Exercise: Every entry has to be output exactly, with none skipped.

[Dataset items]
[Start of Attachment]

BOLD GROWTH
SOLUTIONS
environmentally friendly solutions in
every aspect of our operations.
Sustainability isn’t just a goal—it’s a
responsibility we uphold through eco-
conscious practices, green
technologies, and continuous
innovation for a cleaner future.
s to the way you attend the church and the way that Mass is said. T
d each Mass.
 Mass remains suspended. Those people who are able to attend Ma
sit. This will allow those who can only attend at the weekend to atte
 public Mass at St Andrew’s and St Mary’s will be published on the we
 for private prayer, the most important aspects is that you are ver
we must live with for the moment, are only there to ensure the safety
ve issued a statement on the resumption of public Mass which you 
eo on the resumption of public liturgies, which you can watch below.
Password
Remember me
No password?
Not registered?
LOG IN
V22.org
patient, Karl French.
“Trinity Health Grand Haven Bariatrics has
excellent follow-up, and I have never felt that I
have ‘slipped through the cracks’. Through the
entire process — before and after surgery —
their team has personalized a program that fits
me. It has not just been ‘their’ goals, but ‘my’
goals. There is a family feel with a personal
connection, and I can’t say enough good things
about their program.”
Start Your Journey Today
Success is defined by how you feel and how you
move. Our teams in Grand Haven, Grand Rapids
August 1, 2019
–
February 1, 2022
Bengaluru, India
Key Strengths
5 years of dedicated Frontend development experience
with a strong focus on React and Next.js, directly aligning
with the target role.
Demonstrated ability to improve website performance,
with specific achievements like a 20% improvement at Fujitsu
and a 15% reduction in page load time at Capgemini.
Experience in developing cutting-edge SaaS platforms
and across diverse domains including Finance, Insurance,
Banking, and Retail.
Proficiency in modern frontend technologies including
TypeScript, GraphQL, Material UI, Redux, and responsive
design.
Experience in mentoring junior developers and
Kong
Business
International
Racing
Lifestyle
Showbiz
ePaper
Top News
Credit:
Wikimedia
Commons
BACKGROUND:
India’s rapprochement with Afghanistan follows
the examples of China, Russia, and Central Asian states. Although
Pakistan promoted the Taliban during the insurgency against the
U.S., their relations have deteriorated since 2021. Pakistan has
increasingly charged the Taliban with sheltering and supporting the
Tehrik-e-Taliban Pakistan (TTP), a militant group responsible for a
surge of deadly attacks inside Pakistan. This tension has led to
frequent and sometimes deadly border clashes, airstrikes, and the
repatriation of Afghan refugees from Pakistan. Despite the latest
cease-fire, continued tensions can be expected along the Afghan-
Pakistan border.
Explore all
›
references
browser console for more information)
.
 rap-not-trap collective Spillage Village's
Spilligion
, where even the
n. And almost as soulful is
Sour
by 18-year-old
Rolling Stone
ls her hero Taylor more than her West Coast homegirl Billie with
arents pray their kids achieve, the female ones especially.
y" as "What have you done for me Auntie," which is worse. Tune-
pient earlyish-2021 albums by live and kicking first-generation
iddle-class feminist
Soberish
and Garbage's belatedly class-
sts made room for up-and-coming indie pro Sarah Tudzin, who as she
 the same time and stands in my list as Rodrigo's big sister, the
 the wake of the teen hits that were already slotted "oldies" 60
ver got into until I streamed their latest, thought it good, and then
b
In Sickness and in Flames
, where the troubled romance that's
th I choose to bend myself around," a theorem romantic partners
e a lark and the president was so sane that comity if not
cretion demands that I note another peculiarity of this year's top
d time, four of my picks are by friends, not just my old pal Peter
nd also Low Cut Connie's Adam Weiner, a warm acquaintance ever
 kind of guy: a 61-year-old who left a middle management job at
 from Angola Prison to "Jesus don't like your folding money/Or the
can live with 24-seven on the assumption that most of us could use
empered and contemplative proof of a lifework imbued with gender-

[End of Attachment]

Expected answer:
BOLD GROWTH
SOLUTIONS
environmentally friendly solutions in
every aspect of our operations.
Sustainability isn’t just a goal—it’s a
responsibility we uphold through eco-
conscious practices, green
technologies, and continuous
innovation for a cleaner future.
s to the way you attend the church and the way that Mass is said. T
d each Mass.
 Mass remains suspended. Those people who are able to attend Ma
sit. This will allow those who can only attend at the weekend to atte
 public Mass at St Andrew’s and St Mary’s will be published on the we
 for private prayer, the most important aspects is that you are ver
we must live with for the moment, are only there to ensure the safety
ve issued a statement on the resumption of public Mass which you 
eo on the resumption of public liturgies, which you can watch below.
Password
Remember me
No password?
Not registered?
LOG IN
V22.org
patient, Karl French.
“Trinity Health Grand Haven Bariatrics has
excellent follow-up, and I have never felt that I
have ‘slipped through the cracks’. Through the
entire process — before and after surgery —
their team has personalized a program that fits
me. It has not just been ‘their’ goals, but ‘my’
goals. There is a family feel with a personal
connection, and I can’t say enough good things
about their program.”
Start Your Journey Today
Success is defined by how you feel and how you
move. Our teams in Grand Haven, Grand Rapids
August 1, 2019
–
February 1, 2022
Bengaluru, India
Key Strengths
5 years of dedicated Frontend development experience
with a strong focus on React and Next.js, directly aligning
with the target role.
Demonstrated ability to improve website performance,
with specific achievements like a 20% improvement at Fujitsu
and a 15% reduction in page load time at Capgemini.
Experience in developing cutting-edge SaaS platforms
and across diverse domains including Finance, Insurance,
Banking, and Retail.
Proficiency in modern frontend technologies including
TypeScript, GraphQL, Material UI, Redux, and responsive
design.
Experience in mentoring junior developers and
Kong
Business
International
Racing
Lifestyle
Showbiz
ePaper
Top News
Credit:
Wikimedia
Commons
BACKGROUND:
India’s rapprochement with Afghanistan follows
the examples of China, Russia, and Central Asian states. Although
Pakistan promoted the Taliban during the insurgency against the
U.S., their relations have deteriorated since 2021. Pakistan has
increasingly charged the Taliban with sheltering and supporting the
Tehrik-e-Taliban Pakistan (TTP), a militant group responsible for a
surge of deadly attacks inside Pakistan. This tension has led to
frequent and sometimes deadly border clashes, airstrikes, and the
repatriation of Afghan refugees from Pakistan. Despite the latest
cease-fire, continued tensions can be expected along the Afghan-
Pakistan border.
Explore all
›
references
browser console for more information)
.
 rap-not-trap collective Spillage Village's
Spilligion
, where even the
n. And almost as soulful is
Sour
by 18-year-old
Rolling Stone
ls her hero Taylor more than her West Coast homegirl Billie with
arents pray their kids achieve, the female ones especially.
y" as "What have you done for me Auntie," which is worse. Tune-
pient earlyish-2021 albums by live and kicking first-generation
iddle-class feminist
Soberish
and Garbage's belatedly class-
sts made room for up-and-coming indie pro Sarah Tudzin, who as she
 the same time and stands in my list as Rodrigo's big sister, the
 the wake of the teen hits that were already slotted "oldies" 60
ver got into until I streamed their latest, thought it good, and then
b
In Sickness and in Flames
, where the troubled romance that's
th I choose to bend myself around," a theorem romantic partners
e a lark and the president was so sane that comity if not
cretion demands that I note another peculiarity of this year's top
d time, four of my picks are by friends, not just my old pal Peter
nd also Low Cut Connie's Adam Weiner, a warm acquaintance ever
 kind of guy: a 61-year-old who left a middle management job at
 from Angola Prison to "Jesus don't like your folding money/Or the
can live with 24-seven on the assumption that most of us could use
empered and contemplative proof of a lifework imbued with gender-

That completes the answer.